Retype all of the entries that appear below, keeping them exactly as they are.

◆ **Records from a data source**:
■ ■ ■ ■ ■ ■ ■
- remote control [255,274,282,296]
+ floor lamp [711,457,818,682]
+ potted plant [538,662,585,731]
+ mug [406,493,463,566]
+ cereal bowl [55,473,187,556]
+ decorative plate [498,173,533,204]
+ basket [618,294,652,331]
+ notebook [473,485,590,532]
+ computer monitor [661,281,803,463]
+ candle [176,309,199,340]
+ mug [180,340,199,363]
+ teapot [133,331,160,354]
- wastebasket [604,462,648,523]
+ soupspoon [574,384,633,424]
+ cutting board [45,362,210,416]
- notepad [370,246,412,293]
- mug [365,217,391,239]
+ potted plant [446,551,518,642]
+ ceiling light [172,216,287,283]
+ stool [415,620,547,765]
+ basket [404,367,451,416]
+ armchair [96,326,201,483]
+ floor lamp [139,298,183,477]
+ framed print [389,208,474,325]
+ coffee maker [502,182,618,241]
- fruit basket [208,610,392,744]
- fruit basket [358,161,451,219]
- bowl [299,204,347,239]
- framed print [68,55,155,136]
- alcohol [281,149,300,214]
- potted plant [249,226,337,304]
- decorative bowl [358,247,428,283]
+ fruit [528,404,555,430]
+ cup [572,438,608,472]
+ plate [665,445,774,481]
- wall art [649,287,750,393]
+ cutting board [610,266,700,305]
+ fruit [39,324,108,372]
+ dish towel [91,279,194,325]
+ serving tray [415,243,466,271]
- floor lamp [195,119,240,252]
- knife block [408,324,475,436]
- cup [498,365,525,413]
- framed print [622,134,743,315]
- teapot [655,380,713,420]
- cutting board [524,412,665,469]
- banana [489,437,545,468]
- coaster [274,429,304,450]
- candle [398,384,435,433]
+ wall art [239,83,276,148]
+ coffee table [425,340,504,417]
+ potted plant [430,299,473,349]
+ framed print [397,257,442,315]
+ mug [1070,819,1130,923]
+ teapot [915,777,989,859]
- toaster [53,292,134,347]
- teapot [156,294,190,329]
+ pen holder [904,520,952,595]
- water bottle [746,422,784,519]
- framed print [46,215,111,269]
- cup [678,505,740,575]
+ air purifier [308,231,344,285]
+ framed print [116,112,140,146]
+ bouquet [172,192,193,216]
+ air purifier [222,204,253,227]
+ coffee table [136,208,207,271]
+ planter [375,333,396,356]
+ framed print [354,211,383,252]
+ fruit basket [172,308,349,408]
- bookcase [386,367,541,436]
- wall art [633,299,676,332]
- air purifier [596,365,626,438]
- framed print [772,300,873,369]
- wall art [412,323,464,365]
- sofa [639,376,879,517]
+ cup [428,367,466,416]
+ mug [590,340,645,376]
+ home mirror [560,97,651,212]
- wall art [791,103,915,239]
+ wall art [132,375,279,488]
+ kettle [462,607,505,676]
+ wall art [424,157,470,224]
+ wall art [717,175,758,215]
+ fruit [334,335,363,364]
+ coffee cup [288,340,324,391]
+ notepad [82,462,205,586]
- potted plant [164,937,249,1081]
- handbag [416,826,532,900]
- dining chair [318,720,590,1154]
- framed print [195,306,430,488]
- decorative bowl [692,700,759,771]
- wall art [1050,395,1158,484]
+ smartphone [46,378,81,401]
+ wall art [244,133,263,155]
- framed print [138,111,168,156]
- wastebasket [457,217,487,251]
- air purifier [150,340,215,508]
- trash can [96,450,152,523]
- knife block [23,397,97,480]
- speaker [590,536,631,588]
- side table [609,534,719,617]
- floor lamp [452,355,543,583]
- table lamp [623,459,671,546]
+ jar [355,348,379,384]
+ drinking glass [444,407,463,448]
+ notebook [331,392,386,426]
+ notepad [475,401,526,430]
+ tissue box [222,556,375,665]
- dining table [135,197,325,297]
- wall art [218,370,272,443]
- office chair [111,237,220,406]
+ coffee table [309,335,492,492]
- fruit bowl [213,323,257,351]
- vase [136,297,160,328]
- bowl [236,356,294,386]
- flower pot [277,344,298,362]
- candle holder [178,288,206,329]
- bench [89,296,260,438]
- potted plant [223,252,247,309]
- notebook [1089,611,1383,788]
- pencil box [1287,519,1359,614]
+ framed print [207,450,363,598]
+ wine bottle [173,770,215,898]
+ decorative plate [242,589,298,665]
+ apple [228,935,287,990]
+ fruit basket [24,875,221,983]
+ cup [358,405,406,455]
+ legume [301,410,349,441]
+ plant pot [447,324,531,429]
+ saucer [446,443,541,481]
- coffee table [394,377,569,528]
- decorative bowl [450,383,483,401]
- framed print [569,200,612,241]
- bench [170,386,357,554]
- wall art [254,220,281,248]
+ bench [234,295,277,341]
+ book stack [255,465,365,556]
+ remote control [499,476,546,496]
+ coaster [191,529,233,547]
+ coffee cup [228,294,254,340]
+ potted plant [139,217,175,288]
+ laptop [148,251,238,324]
■ ■ ■ ■ ■ ■ ■
◆ **Expected answer**:
- remote control [255,274,282,296]
+ floor lamp [711,457,818,682]
+ potted plant [538,662,585,731]
+ mug [406,493,463,566]
+ cereal bowl [55,473,187,556]
+ decorative plate [498,173,533,204]
+ basket [618,294,652,331]
+ notebook [473,485,590,532]
+ computer monitor [661,281,803,463]
+ candle [176,309,199,340]
+ mug [180,340,199,363]
+ teapot [133,331,160,354]
- wastebasket [604,462,648,523]
+ soupspoon [574,384,633,424]
+ cutting board [45,362,210,416]
- notepad [370,246,412,293]
- mug [365,217,391,239]
+ potted plant [446,551,518,642]
+ ceiling light [172,216,287,283]
+ stool [415,620,547,765]
+ basket [404,367,451,416]
+ armchair [96,326,201,483]
+ floor lamp [139,298,183,477]
+ framed print [389,208,474,325]
+ coffee maker [502,182,618,241]
- fruit basket [208,610,392,744]
- fruit basket [358,161,451,219]
- bowl [299,204,347,239]
- framed print [68,55,155,136]
- alcohol [281,149,300,214]
- potted plant [249,226,337,304]
- decorative bowl [358,247,428,283]
+ fruit [528,404,555,430]
+ cup [572,438,608,472]
+ plate [665,445,774,481]
- wall art [649,287,750,393]
+ cutting board [610,266,700,305]
+ fruit [39,324,108,372]
+ dish towel [91,279,194,325]
+ serving tray [415,243,466,271]
- floor lamp [195,119,240,252]
- knife block [408,324,475,436]
- cup [498,365,525,413]
- framed print [622,134,743,315]
- teapot [655,380,713,420]
- cutting board [524,412,665,469]
- banana [489,437,545,468]
- coaster [274,429,304,450]
- candle [398,384,435,433]
+ wall art [239,83,276,148]
+ coffee table [425,340,504,417]
+ potted plant [430,299,473,349]
+ framed print [397,257,442,315]
+ mug [1070,819,1130,923]
+ teapot [915,777,989,859]
- toaster [53,292,134,347]
- teapot [156,294,190,329]
+ pen holder [904,520,952,595]
- water bottle [746,422,784,519]
- framed print [46,215,111,269]
- cup [678,505,740,575]
+ air purifier [308,231,344,285]
+ framed print [116,112,140,146]
+ bouquet [172,192,193,216]
+ air purifier [222,204,253,227]
+ coffee table [136,208,207,271]
+ planter [375,333,396,356]
+ framed print [354,211,383,252]
+ fruit basket [172,308,349,408]
- bookcase [386,367,541,436]
- wall art [633,299,676,332]
- air purifier [596,365,626,438]
- framed print [772,300,873,369]
- wall art [412,323,464,365]
- sofa [639,376,879,517]
+ cup [428,367,466,416]
+ mug [590,340,645,376]
+ home mirror [560,97,651,212]
- wall art [791,103,915,239]
+ wall art [132,375,279,488]
+ kettle [462,607,505,676]
+ wall art [424,157,470,224]
+ wall art [717,175,758,215]
+ fruit [334,335,363,364]
+ coffee cup [288,340,324,391]
+ notepad [82,462,205,586]
- potted plant [164,937,249,1081]
- handbag [416,826,532,900]
- dining chair [318,720,590,1154]
- framed print [195,306,430,488]
- decorative bowl [692,700,759,771]
- wall art [1050,395,1158,484]
+ smartphone [46,378,81,401]
+ wall art [244,133,263,155]
- framed print [138,111,168,156]
- wastebasket [457,217,487,251]
- air purifier [150,340,215,508]
- trash can [96,450,152,523]
- knife block [23,397,97,480]
- speaker [590,536,631,588]
- side table [609,534,719,617]
- floor lamp [452,355,543,583]
- table lamp [623,459,671,546]
+ jar [355,348,379,384]
+ drinking glass [444,407,463,448]
+ notebook [331,392,386,426]
+ notepad [475,401,526,430]
+ tissue box [222,556,375,665]
- dining table [135,197,325,297]
- wall art [218,370,272,443]
- office chair [111,237,220,406]
+ coffee table [309,335,492,492]
- fruit bowl [213,323,257,351]
- vase [136,297,160,328]
- bowl [236,356,294,386]
- flower pot [277,344,298,362]
- candle holder [178,288,206,329]
- bench [89,296,260,438]
- potted plant [223,252,247,309]
- notebook [1089,611,1383,788]
- pencil box [1287,519,1359,614]
+ framed print [207,450,363,598]
+ wine bottle [173,770,215,898]
+ decorative plate [242,589,298,665]
+ apple [228,935,287,990]
+ fruit basket [24,875,221,983]
+ cup [358,405,406,455]
+ legume [301,410,349,441]
+ plant pot [447,324,531,429]
+ saucer [446,443,541,481]
- coffee table [394,377,569,528]
- decorative bowl [450,383,483,401]
- framed print [569,200,612,241]
- bench [170,386,357,554]
- wall art [254,220,281,248]
+ bench [234,295,277,341]
+ book stack [255,465,365,556]
+ remote control [499,476,546,496]
+ coaster [191,529,233,547]
+ coffee cup [228,294,254,340]
+ potted plant [139,217,175,288]
+ laptop [148,251,238,324]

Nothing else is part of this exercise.